→ TASK REQUIREMENTS
Please count the lines below that contain the word "materialen", and reply with that number alone.

→ EXERCISE MATERIAL
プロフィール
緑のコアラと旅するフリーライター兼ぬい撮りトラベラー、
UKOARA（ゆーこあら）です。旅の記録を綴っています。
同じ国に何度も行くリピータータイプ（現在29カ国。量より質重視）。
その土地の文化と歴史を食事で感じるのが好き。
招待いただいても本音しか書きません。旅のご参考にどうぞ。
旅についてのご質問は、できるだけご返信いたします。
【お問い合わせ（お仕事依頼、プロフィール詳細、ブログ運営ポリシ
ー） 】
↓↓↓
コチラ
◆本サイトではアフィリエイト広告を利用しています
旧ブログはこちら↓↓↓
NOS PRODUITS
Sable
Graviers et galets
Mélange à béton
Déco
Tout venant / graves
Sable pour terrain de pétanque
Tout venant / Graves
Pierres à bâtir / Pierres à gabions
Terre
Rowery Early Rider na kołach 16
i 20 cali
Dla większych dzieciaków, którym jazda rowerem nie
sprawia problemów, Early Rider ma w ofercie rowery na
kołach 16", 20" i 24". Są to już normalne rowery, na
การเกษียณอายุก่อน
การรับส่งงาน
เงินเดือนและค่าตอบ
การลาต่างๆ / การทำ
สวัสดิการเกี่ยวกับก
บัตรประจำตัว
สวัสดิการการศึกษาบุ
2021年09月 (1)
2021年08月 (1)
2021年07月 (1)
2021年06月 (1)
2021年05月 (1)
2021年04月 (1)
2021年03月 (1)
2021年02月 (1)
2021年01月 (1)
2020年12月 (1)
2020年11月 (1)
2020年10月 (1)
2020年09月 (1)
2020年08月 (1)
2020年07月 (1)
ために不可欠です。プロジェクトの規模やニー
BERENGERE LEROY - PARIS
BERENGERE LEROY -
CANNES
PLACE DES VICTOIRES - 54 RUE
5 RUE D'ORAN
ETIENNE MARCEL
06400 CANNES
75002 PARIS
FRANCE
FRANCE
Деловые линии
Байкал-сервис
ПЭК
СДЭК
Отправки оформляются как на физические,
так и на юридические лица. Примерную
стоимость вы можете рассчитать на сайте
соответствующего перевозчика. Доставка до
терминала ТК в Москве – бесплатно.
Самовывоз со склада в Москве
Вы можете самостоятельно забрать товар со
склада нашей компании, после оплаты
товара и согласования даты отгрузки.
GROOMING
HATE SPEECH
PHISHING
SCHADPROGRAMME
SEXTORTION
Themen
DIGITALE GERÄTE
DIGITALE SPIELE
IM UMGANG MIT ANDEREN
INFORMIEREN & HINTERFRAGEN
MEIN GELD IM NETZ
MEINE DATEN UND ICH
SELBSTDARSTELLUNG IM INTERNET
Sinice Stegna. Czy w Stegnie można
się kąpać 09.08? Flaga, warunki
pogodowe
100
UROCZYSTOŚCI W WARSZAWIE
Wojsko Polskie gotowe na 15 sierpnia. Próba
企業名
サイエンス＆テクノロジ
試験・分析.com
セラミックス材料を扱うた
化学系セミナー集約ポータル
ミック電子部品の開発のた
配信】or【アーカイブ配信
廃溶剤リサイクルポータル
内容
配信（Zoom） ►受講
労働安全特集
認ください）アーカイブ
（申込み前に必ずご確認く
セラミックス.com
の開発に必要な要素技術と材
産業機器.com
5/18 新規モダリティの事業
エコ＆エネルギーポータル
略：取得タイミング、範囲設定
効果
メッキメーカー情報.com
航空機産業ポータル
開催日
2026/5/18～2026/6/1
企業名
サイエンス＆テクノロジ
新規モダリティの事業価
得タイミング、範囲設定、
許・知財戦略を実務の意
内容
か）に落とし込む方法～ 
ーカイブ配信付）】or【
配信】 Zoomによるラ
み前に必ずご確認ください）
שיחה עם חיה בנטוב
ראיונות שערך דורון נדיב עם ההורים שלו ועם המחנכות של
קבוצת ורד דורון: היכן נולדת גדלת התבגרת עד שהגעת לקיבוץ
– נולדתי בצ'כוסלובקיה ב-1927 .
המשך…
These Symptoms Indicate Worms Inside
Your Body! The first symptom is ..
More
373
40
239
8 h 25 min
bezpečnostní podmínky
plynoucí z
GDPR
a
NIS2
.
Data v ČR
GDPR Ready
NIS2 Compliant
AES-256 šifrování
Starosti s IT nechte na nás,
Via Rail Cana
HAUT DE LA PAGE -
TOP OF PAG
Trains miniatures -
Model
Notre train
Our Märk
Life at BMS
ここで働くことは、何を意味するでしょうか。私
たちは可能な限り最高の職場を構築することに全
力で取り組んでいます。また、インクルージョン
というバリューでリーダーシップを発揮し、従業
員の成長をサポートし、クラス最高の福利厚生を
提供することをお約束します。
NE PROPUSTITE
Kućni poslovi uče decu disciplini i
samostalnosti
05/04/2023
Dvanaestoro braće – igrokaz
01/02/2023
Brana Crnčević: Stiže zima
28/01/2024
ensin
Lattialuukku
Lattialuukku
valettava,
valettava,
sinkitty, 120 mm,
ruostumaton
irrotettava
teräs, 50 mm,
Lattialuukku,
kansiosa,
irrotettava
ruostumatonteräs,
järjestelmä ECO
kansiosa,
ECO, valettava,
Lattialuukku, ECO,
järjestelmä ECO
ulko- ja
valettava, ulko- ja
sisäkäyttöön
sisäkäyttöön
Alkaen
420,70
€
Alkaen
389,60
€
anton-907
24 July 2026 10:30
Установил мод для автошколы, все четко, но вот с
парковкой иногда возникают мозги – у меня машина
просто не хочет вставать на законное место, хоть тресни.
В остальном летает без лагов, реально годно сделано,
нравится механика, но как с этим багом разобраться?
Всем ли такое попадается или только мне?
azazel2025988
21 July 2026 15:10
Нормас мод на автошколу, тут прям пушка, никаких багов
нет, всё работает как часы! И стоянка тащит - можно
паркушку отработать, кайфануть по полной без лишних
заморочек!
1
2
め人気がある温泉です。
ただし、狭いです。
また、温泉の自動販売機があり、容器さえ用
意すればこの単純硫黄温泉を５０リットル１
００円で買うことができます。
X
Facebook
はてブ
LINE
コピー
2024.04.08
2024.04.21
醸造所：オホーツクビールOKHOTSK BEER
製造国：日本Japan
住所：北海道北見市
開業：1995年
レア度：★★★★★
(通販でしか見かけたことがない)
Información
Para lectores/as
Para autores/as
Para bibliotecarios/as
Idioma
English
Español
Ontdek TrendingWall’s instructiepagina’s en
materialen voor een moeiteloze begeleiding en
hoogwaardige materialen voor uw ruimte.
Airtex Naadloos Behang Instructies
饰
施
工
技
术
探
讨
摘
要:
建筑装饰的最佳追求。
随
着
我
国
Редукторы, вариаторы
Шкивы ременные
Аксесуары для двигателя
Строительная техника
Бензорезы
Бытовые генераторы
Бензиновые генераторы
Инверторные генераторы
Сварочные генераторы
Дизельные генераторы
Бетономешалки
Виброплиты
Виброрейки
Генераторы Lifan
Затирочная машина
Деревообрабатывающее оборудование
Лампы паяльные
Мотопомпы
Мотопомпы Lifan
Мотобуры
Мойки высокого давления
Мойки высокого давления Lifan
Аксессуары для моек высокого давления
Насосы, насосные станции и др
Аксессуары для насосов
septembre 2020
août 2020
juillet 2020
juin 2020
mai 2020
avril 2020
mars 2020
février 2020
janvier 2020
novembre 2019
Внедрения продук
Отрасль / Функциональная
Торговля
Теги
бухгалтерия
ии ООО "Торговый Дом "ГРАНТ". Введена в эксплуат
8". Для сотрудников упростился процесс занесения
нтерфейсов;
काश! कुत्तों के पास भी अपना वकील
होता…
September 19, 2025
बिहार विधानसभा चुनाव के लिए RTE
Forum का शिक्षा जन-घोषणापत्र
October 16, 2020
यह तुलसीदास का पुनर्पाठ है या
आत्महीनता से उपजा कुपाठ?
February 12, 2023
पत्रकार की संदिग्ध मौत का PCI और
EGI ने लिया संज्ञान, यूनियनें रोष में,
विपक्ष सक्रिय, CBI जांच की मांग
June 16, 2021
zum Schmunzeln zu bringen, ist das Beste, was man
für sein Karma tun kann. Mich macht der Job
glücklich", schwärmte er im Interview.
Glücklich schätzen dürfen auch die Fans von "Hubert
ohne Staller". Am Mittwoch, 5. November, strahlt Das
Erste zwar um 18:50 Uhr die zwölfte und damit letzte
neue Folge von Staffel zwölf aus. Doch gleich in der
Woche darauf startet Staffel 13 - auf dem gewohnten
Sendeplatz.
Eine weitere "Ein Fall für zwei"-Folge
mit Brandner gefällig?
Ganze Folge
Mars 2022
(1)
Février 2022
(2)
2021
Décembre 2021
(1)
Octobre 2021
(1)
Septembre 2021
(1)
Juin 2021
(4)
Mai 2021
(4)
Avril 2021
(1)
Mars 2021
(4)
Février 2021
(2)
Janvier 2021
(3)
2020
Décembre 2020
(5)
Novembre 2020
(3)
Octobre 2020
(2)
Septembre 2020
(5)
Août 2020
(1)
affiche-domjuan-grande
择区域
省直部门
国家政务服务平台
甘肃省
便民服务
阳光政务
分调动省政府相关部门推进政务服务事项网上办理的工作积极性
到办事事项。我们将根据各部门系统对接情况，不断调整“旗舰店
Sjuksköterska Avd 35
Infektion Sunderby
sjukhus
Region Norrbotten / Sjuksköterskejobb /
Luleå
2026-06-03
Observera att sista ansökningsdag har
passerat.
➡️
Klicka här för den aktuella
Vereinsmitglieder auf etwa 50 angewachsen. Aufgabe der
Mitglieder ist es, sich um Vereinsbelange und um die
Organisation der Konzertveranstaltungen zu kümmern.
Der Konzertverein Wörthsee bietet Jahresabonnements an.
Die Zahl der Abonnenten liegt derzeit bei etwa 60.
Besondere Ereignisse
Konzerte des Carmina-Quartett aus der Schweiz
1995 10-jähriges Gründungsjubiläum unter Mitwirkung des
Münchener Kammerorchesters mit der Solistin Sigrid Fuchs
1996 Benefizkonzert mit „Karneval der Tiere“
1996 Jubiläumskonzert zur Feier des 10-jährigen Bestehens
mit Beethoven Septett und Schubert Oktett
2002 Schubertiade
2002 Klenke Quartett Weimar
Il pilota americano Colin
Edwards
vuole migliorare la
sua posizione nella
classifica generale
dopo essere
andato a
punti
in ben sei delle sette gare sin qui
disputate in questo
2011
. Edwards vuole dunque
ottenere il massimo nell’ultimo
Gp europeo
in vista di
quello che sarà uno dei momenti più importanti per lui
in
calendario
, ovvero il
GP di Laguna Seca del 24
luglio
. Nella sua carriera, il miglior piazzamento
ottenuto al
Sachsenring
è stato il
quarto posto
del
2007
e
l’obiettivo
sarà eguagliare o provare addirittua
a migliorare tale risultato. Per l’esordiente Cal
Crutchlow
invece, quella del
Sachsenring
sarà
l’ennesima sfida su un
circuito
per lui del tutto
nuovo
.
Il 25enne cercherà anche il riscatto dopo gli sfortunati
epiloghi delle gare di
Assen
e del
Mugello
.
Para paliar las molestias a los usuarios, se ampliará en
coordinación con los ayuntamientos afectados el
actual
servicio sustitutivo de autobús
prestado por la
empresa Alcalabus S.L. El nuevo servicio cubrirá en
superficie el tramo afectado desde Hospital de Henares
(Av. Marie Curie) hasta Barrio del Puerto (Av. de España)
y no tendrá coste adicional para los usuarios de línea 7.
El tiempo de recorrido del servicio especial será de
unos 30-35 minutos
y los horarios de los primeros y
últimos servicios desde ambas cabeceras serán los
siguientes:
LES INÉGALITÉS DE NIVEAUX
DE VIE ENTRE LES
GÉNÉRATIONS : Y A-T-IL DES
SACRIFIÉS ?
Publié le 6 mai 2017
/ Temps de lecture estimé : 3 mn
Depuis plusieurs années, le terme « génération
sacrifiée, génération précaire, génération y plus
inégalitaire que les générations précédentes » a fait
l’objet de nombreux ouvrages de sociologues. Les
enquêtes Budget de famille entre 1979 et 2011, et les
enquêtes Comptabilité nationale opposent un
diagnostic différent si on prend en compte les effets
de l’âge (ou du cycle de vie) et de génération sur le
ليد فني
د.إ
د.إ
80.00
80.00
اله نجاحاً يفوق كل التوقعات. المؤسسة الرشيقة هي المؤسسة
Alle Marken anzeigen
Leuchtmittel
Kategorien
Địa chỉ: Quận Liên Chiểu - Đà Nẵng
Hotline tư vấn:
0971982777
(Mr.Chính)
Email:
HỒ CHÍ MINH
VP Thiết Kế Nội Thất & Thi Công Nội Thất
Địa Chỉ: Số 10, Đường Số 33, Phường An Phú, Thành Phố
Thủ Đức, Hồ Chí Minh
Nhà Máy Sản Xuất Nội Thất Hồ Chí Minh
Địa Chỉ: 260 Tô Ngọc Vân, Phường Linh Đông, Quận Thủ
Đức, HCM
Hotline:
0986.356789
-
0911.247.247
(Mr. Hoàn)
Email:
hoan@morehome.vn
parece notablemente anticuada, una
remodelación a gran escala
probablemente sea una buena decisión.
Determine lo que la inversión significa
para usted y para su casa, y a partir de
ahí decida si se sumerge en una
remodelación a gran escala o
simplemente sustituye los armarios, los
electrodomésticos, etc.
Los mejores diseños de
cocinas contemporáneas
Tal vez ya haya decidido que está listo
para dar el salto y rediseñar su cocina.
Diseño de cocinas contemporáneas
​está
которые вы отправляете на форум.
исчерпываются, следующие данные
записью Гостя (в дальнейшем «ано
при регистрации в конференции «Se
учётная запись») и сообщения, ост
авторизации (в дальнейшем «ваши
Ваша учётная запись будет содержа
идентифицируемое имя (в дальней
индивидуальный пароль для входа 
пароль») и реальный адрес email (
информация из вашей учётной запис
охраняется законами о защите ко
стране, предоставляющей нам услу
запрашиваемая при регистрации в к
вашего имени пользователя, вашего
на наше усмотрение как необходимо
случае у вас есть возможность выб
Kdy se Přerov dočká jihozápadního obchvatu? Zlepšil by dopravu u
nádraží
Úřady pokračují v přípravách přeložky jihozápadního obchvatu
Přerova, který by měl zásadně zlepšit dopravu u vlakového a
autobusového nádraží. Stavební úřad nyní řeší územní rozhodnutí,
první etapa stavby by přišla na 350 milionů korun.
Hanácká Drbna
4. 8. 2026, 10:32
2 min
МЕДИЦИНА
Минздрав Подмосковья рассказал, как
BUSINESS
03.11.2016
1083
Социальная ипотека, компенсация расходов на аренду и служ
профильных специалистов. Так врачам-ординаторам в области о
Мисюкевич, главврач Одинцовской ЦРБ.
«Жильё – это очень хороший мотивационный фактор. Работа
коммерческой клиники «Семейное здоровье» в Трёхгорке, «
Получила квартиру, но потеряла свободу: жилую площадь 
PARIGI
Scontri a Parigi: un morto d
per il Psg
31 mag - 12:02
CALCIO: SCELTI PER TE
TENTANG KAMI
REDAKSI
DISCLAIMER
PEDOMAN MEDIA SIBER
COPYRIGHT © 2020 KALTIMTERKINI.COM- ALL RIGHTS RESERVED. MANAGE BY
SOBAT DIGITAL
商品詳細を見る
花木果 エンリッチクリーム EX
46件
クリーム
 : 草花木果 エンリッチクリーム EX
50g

→ SOLUTION FOR THIS TASK
2